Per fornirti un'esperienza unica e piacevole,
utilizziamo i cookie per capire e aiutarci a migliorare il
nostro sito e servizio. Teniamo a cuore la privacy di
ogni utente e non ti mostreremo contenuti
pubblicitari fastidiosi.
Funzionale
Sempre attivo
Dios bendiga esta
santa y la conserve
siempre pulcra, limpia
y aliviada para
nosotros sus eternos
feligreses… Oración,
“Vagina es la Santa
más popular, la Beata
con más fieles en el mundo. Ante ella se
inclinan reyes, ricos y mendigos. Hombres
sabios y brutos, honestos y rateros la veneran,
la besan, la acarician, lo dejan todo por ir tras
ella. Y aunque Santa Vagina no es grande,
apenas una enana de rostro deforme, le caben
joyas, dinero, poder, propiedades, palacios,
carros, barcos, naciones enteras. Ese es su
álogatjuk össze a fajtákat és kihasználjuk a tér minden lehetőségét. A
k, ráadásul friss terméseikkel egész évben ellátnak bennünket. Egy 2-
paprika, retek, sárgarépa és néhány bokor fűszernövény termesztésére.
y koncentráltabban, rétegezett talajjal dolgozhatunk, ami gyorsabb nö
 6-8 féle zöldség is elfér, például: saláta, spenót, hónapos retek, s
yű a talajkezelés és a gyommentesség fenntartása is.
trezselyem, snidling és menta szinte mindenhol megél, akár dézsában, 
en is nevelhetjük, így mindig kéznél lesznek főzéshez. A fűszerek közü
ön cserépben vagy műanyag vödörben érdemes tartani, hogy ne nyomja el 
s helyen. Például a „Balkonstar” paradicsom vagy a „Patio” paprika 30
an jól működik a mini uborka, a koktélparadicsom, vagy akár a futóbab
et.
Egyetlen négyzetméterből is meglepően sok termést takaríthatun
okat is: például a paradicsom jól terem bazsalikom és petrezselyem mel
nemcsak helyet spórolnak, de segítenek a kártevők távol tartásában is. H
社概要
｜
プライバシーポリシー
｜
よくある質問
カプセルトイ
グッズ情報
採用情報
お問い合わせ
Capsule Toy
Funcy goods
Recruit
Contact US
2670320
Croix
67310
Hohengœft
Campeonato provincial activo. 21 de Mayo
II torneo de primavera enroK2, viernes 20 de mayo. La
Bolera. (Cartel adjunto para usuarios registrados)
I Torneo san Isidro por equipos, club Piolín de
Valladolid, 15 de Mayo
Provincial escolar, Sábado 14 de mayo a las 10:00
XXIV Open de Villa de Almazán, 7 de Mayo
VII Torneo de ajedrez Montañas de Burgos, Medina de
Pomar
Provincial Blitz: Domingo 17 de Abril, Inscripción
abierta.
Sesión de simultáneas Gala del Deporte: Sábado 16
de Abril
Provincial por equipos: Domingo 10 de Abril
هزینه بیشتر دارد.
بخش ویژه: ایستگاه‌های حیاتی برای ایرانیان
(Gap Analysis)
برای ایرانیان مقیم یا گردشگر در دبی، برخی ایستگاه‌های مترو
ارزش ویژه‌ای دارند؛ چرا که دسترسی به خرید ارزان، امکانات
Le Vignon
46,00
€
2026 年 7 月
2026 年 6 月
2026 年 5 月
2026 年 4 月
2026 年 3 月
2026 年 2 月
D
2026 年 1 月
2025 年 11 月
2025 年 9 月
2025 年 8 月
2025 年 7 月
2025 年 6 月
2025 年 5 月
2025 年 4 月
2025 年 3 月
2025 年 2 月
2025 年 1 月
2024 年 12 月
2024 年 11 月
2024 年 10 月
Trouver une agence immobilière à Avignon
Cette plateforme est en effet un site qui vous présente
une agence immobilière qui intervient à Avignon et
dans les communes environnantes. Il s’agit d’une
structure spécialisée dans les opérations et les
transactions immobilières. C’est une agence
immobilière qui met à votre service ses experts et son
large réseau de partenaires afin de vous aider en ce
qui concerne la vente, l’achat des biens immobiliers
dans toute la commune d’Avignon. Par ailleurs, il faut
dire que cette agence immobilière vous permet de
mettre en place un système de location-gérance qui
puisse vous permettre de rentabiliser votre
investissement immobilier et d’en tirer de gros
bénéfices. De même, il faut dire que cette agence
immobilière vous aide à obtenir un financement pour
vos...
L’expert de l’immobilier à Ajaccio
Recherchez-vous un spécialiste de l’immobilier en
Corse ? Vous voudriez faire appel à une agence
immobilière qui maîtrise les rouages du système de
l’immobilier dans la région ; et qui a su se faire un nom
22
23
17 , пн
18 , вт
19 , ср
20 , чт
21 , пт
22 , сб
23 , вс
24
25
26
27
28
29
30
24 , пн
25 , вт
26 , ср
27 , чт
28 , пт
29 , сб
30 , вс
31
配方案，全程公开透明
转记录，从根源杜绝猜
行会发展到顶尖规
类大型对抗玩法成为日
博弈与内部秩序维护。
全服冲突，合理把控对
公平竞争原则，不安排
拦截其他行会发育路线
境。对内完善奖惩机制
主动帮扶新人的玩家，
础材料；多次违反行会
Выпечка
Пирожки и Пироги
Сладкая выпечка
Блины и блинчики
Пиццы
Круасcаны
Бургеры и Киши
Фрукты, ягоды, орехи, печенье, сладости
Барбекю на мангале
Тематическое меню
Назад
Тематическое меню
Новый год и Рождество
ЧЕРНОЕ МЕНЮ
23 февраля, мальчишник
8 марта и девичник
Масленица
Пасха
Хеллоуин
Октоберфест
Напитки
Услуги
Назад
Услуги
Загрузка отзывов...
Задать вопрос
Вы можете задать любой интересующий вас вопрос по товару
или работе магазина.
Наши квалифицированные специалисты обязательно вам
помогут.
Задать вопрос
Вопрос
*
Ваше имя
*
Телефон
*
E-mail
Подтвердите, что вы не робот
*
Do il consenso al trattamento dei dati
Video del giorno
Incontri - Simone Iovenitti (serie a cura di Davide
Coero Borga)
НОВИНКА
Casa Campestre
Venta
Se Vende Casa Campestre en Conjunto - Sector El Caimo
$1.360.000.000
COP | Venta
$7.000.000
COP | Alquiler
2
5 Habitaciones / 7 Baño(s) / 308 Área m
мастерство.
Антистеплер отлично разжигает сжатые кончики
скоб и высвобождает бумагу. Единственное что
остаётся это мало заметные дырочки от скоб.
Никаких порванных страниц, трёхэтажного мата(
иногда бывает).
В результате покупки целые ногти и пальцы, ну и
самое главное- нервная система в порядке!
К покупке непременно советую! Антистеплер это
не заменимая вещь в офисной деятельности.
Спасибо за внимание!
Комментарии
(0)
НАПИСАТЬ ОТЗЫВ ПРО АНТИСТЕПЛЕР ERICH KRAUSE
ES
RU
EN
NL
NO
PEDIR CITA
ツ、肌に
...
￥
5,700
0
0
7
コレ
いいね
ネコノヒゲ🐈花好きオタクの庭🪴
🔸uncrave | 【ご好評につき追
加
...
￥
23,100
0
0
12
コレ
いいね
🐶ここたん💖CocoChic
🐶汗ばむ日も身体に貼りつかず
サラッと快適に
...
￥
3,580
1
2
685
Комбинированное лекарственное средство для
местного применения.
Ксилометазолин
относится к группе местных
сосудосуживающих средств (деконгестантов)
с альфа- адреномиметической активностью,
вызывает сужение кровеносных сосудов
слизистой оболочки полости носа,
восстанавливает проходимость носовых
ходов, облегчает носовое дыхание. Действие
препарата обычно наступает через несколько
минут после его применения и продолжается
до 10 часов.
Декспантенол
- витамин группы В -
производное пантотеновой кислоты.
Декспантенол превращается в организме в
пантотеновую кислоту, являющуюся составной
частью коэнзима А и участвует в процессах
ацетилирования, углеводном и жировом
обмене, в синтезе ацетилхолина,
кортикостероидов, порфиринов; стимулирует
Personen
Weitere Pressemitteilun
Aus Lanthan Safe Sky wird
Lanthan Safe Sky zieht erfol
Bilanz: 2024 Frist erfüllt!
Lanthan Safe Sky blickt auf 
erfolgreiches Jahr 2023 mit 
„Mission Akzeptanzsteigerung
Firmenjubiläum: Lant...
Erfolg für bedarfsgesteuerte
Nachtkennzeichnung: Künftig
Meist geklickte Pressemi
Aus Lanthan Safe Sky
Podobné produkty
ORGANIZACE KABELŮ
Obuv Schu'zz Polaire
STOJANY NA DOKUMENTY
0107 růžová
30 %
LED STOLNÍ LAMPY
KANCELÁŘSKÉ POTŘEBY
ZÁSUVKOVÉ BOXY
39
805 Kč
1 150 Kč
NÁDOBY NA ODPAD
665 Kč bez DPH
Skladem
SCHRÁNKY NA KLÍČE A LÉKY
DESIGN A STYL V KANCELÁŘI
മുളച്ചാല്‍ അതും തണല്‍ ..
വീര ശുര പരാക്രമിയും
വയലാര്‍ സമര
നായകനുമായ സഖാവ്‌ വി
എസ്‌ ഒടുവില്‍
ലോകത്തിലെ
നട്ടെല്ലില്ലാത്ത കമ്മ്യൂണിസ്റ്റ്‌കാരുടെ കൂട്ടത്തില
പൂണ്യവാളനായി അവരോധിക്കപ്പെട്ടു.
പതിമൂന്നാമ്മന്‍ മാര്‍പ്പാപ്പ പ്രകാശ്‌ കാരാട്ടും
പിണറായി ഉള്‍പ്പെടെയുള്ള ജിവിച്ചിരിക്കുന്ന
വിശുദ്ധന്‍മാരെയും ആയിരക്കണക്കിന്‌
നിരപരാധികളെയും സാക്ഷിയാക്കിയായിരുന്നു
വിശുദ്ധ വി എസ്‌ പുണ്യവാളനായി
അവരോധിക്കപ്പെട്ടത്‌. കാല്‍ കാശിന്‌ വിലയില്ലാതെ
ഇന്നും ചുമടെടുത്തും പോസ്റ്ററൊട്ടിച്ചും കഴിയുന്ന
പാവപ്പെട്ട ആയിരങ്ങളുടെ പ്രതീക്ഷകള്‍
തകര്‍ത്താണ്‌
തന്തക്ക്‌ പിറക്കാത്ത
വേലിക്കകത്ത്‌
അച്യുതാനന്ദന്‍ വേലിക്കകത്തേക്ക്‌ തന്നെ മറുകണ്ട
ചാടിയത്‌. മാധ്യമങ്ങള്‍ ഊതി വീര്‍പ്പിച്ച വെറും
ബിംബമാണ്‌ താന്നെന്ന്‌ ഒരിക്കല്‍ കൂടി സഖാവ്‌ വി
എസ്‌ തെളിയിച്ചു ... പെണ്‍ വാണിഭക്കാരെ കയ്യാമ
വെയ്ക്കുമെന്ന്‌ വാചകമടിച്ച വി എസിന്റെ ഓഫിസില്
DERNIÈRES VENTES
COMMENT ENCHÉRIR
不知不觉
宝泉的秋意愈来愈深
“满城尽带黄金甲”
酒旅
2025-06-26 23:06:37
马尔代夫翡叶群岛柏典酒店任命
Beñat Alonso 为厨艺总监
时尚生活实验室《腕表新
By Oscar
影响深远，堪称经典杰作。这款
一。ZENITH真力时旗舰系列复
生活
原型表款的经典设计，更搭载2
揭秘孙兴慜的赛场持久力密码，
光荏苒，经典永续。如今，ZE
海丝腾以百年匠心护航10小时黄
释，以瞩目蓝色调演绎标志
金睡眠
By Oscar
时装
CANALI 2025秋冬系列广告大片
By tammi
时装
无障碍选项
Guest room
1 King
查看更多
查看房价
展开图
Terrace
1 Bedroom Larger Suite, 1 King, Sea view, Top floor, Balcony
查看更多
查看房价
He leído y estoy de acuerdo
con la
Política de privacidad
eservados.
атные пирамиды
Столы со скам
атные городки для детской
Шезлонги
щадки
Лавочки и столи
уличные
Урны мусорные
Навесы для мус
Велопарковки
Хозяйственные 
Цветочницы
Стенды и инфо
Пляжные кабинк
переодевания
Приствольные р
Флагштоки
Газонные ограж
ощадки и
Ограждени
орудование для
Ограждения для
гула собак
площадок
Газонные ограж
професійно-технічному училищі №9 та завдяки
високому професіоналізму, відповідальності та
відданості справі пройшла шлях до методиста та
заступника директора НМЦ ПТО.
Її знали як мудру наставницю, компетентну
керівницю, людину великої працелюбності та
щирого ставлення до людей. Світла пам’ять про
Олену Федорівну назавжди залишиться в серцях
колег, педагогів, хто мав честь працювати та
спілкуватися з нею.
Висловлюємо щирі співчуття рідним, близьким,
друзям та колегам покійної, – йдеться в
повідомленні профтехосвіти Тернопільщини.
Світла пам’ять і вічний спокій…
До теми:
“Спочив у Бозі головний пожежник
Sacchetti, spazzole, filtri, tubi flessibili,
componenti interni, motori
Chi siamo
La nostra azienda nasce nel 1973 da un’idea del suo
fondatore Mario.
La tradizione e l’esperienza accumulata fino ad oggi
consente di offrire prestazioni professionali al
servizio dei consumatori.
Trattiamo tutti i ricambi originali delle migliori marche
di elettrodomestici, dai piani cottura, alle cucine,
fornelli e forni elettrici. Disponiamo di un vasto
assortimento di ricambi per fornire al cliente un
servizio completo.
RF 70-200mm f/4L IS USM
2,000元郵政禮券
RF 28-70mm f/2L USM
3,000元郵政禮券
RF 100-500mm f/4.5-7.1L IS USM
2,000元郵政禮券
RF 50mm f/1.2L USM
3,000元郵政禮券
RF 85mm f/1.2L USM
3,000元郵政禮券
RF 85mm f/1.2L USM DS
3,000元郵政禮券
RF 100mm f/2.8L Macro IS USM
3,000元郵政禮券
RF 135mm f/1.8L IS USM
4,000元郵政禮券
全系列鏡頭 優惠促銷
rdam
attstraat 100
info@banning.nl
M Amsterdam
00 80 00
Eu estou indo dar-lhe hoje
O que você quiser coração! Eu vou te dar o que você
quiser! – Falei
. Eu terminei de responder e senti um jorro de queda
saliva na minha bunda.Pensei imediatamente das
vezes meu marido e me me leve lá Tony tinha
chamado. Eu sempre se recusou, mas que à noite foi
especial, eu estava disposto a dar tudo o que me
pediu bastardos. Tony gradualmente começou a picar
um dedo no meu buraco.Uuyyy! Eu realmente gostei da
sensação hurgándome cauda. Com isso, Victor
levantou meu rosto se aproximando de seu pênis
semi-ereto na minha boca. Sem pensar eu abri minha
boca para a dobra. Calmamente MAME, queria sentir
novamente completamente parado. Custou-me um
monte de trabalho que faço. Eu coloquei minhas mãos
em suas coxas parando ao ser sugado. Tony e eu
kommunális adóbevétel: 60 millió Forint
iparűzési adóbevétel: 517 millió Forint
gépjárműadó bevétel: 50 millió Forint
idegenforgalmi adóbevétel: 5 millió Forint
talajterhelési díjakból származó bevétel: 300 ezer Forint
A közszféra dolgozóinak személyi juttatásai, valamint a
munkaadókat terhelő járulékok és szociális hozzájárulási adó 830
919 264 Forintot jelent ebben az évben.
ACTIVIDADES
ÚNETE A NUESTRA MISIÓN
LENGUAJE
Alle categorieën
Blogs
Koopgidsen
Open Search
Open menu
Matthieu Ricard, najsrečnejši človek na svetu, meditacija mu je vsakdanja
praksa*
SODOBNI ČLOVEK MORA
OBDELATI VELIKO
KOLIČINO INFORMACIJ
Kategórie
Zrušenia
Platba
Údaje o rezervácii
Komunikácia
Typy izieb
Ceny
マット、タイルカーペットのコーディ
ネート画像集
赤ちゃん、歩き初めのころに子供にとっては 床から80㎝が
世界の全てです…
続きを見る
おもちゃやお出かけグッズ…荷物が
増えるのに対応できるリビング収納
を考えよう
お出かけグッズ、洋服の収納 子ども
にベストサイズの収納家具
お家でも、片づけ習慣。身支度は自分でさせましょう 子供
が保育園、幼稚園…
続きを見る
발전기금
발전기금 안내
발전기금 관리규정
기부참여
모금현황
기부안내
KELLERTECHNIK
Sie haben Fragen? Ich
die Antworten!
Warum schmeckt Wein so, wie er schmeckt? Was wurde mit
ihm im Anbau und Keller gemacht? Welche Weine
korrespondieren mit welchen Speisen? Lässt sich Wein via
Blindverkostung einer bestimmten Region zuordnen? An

--

• [What is needed] The answer is the run of lines above from the line containing "consente di offrire" through the line containing "talajterhelési díjakból származó", copied exactly and alone.

• [Result below]
consente di offrire prestazioni professionali al
servizio dei consumatori.
Trattiamo tutti i ricambi originali delle migliori marche
di elettrodomestici, dai piani cottura, alle cucine,
fornelli e forni elettrici. Disponiamo di un vasto
assortimento di ricambi per fornire al cliente un
servizio completo.
RF 70-200mm f/4L IS USM
2,000元郵政禮券
RF 28-70mm f/2L USM
3,000元郵政禮券
RF 100-500mm f/4.5-7.1L IS USM
2,000元郵政禮券
RF 50mm f/1.2L USM
3,000元郵政禮券
RF 85mm f/1.2L USM
3,000元郵政禮券
RF 85mm f/1.2L USM DS
3,000元郵政禮券
RF 100mm f/2.8L Macro IS USM
3,000元郵政禮券
RF 135mm f/1.8L IS USM
4,000元郵政禮券
全系列鏡頭 優惠促銷
rdam
attstraat 100
info@banning.nl
M Amsterdam
00 80 00
Eu estou indo dar-lhe hoje
O que você quiser coração! Eu vou te dar o que você
quiser! – Falei
. Eu terminei de responder e senti um jorro de queda
saliva na minha bunda.Pensei imediatamente das
vezes meu marido e me me leve lá Tony tinha
chamado. Eu sempre se recusou, mas que à noite foi
especial, eu estava disposto a dar tudo o que me
pediu bastardos. Tony gradualmente começou a picar
um dedo no meu buraco.Uuyyy! Eu realmente gostei da
sensação hurgándome cauda. Com isso, Victor
levantou meu rosto se aproximando de seu pênis
semi-ereto na minha boca. Sem pensar eu abri minha
boca para a dobra. Calmamente MAME, queria sentir
novamente completamente parado. Custou-me um
monte de trabalho que faço. Eu coloquei minhas mãos
em suas coxas parando ao ser sugado. Tony e eu
kommunális adóbevétel: 60 millió Forint
iparűzési adóbevétel: 517 millió Forint
gépjárműadó bevétel: 50 millió Forint
idegenforgalmi adóbevétel: 5 millió Forint
talajterhelési díjakból származó bevétel: 300 ezer Forint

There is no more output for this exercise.